In a similar fashion, AI-generated ads from McDonald’s and Coca-Cola this year were mercilessly decried by audiences for their plasticky fakeness and taken down.

The rejection of an increasingly disembodied digital world in favour of messy, corporeal reality seems, to me, to be a positive indication. But I wonder if it could point to something more, a vindication of the value of experiencing the world in a physical body.

I think about this a lot when drawing or painting. AI can generate disarmingly slick images, but beneath the smooth, prettified surface lurks the cold and implacable face of machinery at work.

It reminds me of the infamous episode of The Bionic Woman when she faced off against the fembots. In an epic fight sequence, the fembot’s blandly pretty visage is torn off, revealing the whirring, buzzing circuitry underneath.

WATCH: The Bionic Woman faces off against the fembots. Video via Science Fiction Station on YouTube.

The raw horror of this reveal has stayed with me through numerous iterations of the same idea, whether in The Terminator, Westworld or even Austin Powers.

The forces that guide our choices in consuming online content are not all that well hidden or subtle any longer. The bare face of the machine is right there, circuits ticking, spinning a tighter and tighter web, sticky and inescapable.

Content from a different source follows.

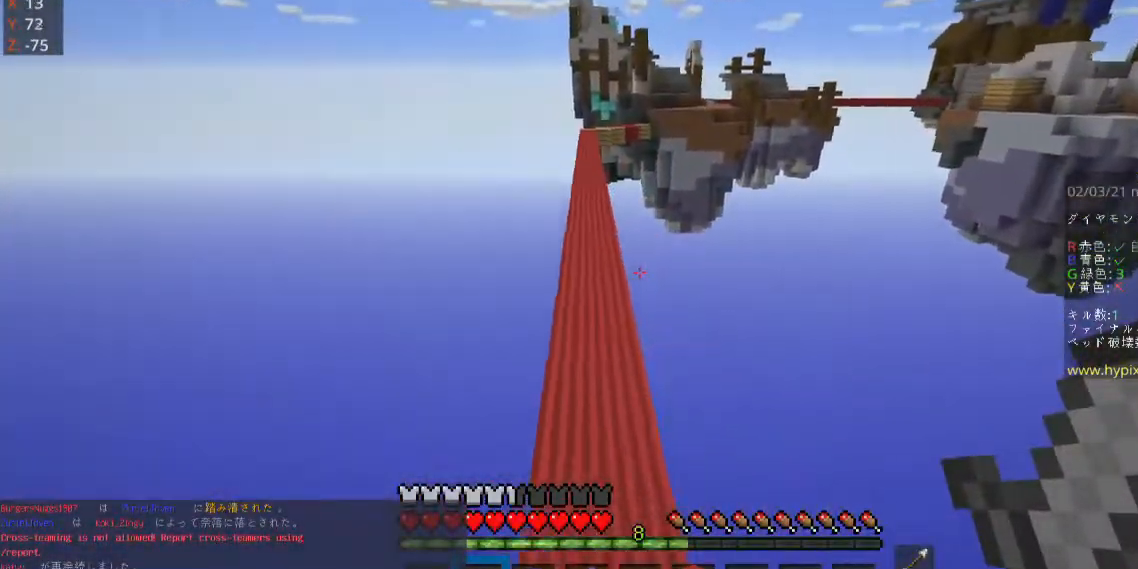
{"keys": ["space", "w"], "mouse": [], "events": []}
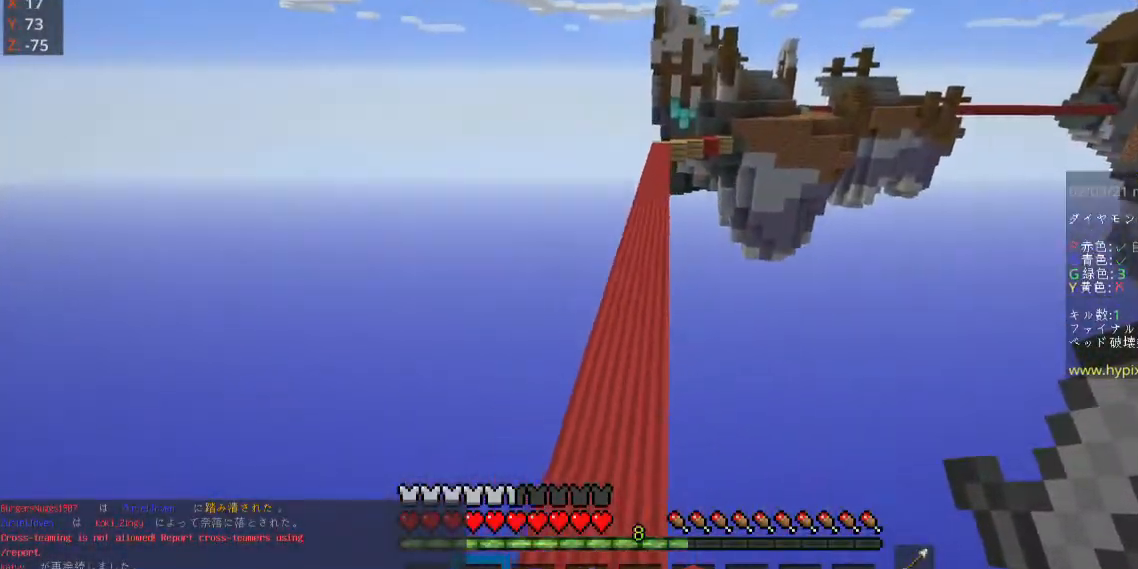
{"keys": ["space", "w"], "mouse": [], "events": [[33, "a", "down"], [233, "a", "up"]]}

As arts continue to come under assault, whether it’s cuts to cultural programs in Vancouver or the Kennedy Center in the United States watching its reputation as a premier venue spiral face first into the dirt, the true cost of this kind of attrition becomes increasingly clear.

A triptych shows three older highrise buildings in the West End of Vancouver, at golden hour.
What will Vancouver look like 20 or 30 years in the future? What do we need its generations of residents to know? Photos by Jackie Wong.

Mistakes are a bulwark against AI fakery

Cities are cool places to be because of culture. Without it, they’re simply loud, crowded and a little gross.

Occasionally, I think about what Vancouver will be like 20 or 30 years into the future, an echoing forest of empty condominium towers, with people wandering the streets in search of anything to mitigate, mediate, explicate the state of the world.

The generations who remember the world prior to the internet are slowly fading away, winking out. As AI threatens not just the arts but higher learning, it brings on questions about why we do anything at all.

Jane Jacobs’ 2004 book Dark Age Ahead tracks the implications of this generational loss of knowledge. She writes: “A society must be self-aware. Any culture that jettisons the values that have given it competence, adaptability and identity becomes weak and hollow.”

And the implications are profound. Whether you’re writing a university essay or marking one, painting a picture or learning a song, the point of doing things is just that: doing them, with all the imperfections, the wobbly lines and missteps; they are the very stuff that makes us human.

The Latin phrase dulcius ex asperis means “sweeter after difficulties”; it isn’t hard to see where the word “exasperated” originated. Anyone who has ever struggled to master an art form knows the experience of wishing to throw the tools of your chosen craft right out the window.

In the landmark exhibition of Canadian painter Tom Thomson’s work at the Audain Art Museum, one painting of an innocent-looking still life of flowers carried a savage X inscribed right in its centre. When I saw that, I thought, “I feel you, Tom. I really do.”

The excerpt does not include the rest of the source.